Percebe-se que a narrativa segue uma linha do seu início ao fim, além de

perpassar por todos os versos a utilização da conjunção waw (e) conectando as

orações, além da visão narrada também seguir uma ordem, como podemos ver acima

descrito minuciosamente e se conclui com o desfecho do poder adquirido por aquele

que venceu a batalha. Introduz-se também a voz daqueles que haveriam de ‘sofrer’

durante o processo. A resposta entregue ao questionamento que finda a narrativa

38

também aponta para a coesão do texto, não se evitou ou faltou esforços para que este

texto fosse completo.

1.6.5 Estrutura

Como já citamos diversas vezes no decorrer desta análise há, pelo menos, dois

tipos de visões proféticas na Bíblia. Schünemann (2009) sumariza as afirmações de

Von Rad acerca dessas visões proféticas do Antigo Testamento pelo qual podem ser

caracterizados:

por críticas sociais, avisos de castigos, mas utilizando-se de figuras de linguagens conhecidas e do cotidiano das pessoas, em linhas gerais apresentam em mensagem que o profeta ‘ouviu’. O segundo representado pelo livro de Daniel, e porção de alguns livros como Ezequiel e Zacarias, apresenta uma riqueza de símbolos que precisam ser decifrados, e de certa, se apresenta como uma forma de ‘tratado’ de história […] Esse tipo de livros narram o que o profeta ‘viu’.. (SCHÜNEMANN, 2009, p.2-3)

São essas narrativas de visões que, vistas pelo profeta cheias de simbolismos

e linguagem abreviada, dirigem o seu relato acerca do que está por vir no “futuro”,

sempre em seu fim apontando a salvação daqueles que são os “eleitos” de Deus.

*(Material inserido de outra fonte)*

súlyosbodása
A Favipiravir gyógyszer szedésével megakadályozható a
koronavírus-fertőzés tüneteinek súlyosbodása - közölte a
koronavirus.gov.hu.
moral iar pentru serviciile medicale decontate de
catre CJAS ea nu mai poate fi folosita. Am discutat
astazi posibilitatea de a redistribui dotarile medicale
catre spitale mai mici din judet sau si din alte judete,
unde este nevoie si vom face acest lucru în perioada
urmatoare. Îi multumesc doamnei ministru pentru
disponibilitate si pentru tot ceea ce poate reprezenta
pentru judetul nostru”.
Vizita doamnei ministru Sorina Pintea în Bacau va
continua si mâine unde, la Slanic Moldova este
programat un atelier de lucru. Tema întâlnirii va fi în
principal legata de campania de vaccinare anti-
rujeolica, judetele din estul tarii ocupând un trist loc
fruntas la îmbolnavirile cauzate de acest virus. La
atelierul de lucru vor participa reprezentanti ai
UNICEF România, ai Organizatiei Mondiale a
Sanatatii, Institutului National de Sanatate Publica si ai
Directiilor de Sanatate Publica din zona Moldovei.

Os mistérios revelados ao profeta, vidente de YHWH trazem como modelo

citações de animais, guerras, batalhas, anjos que se relacionam com o terror,

perseguição sofridos. A partir dessa sequência de ações que vão culminar com os

clamores dos santos no v.13 propomos a seguinte estruturação que visa uma melhor

compreensão da narrativa:

1) Introdução: tempo e espaço (v.1-2)

2) Animais Fantásticos e seu Combate (v.3-9)

a) o carneiro (v.3-4)

b) o bode (v.5-8)

3) Uma nova ameaça (v.9-12)

4) Lamento e Resposta aos santos (v.13-14)

39

Nossa perícope gira em torno do duelo ocorrido entre o bode e o carneiro,

apontando para as consequências que provêm desta batalha entre essas duas

grandes figuras. Assim como também aponta para um futuro desfecho pelo qual o

vencedor desta batalha haverá de passar, que vêm como resposta ao clamor

daqueles pelos quais verão essas coisas acontecerem.

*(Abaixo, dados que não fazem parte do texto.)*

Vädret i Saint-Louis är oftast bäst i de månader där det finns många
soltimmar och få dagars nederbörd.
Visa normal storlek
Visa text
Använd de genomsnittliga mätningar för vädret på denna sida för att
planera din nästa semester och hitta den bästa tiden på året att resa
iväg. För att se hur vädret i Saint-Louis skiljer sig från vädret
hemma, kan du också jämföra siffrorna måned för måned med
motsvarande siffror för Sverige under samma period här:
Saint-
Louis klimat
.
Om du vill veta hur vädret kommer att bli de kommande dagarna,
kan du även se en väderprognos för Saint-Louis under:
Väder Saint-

1.6.6 Análise Literária: Gênero Textual

A partir da estrutura apresentada acima notamos que nossa perícope possuí

elementos concernentes a esfera do gênero apocalíptico, assim como a própria

localização dessa perícope dentro da obra também já o indica ao colocá-la na segunda

parte do livro como parte do bloco das visões apocalípticas. Parece ser necessário

retomarmos o assunto e assim aprofundarmos as normas aos quais as narrativas

pertencentes deste gênero literário seguem.

O apocalipse engloba em si três movimentos, sendo eles: o gênero literário, o

apocalipsismo e a escatologia apocalíptica. Amaral (2007, p.79) exemplifica cada um

desses movimentos das seguintes formas: o gênero literário carrega em si uma visão

de mundo, uma escatologia apocalíptica que é formada por um conjunto de ideias e

temas que não são limitados apenas a este gênero, mas também podem aparecer em

outros, assim como em ambientes sociais motivados religiosamente. O apocalipsismo

é o que aponta para a ideologia e/ou movimento social.

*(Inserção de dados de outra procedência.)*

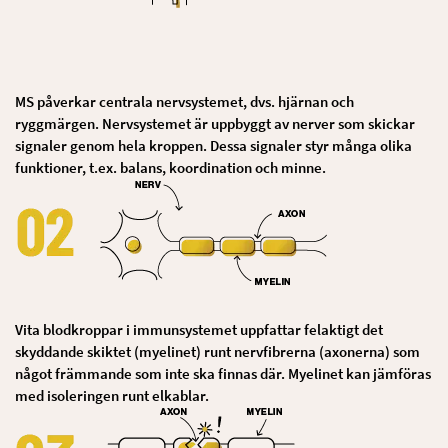
MS påverkar centrala nervsystemet, dvs. hjärnan och
ryggmärgen. Nervsystemet är uppbyggt av nerver som skickar
signaler genom hela kroppen. Dessa signaler styr många olika
funktioner, t.ex. balans, koordination och minne.
Vita blodkroppar i immunsystemet uppfattar felaktigt det
skyddande skiktet (myelinet) runt nervfibrerna (axonerna) som
något främmande som inte ska finnas där. Myelinet kan jämföras
med isoleringen runt elkablar.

Essas três terminologias, movimentos apocalípticos expressam a “perspectiva

da escatologia apocalíptica e veículos para expressar a ideologia de um movimento

apocaliptico” (AMARAL, 2007, p.83). A mensagem apocalíptica expressa/aponta para

um determinado ápice da história de um Império ou período histórico.

O surgimento do apocalipse teria ocorrido no pós-exílio, “com o retorno do povo

à Judeia em 586 a.C. e se desenvolvido nos séculos posteriores. Ela possui duas

correntes contrapostas: uma hierocrática, outra popular” (AMARAL, 2007, p.87). A

primeira surge a partir da escatologia de Ezequiel e os primeiros exilados em sua volta

para a terra, com o partido sadoquita buscando a reconstrução de sua nação através

das estruturas. A segunda possui a sua base na apocalíptica do Deutero-Isaías, onde

a reconstrução da nação é resultado da própria reconstrução do povo.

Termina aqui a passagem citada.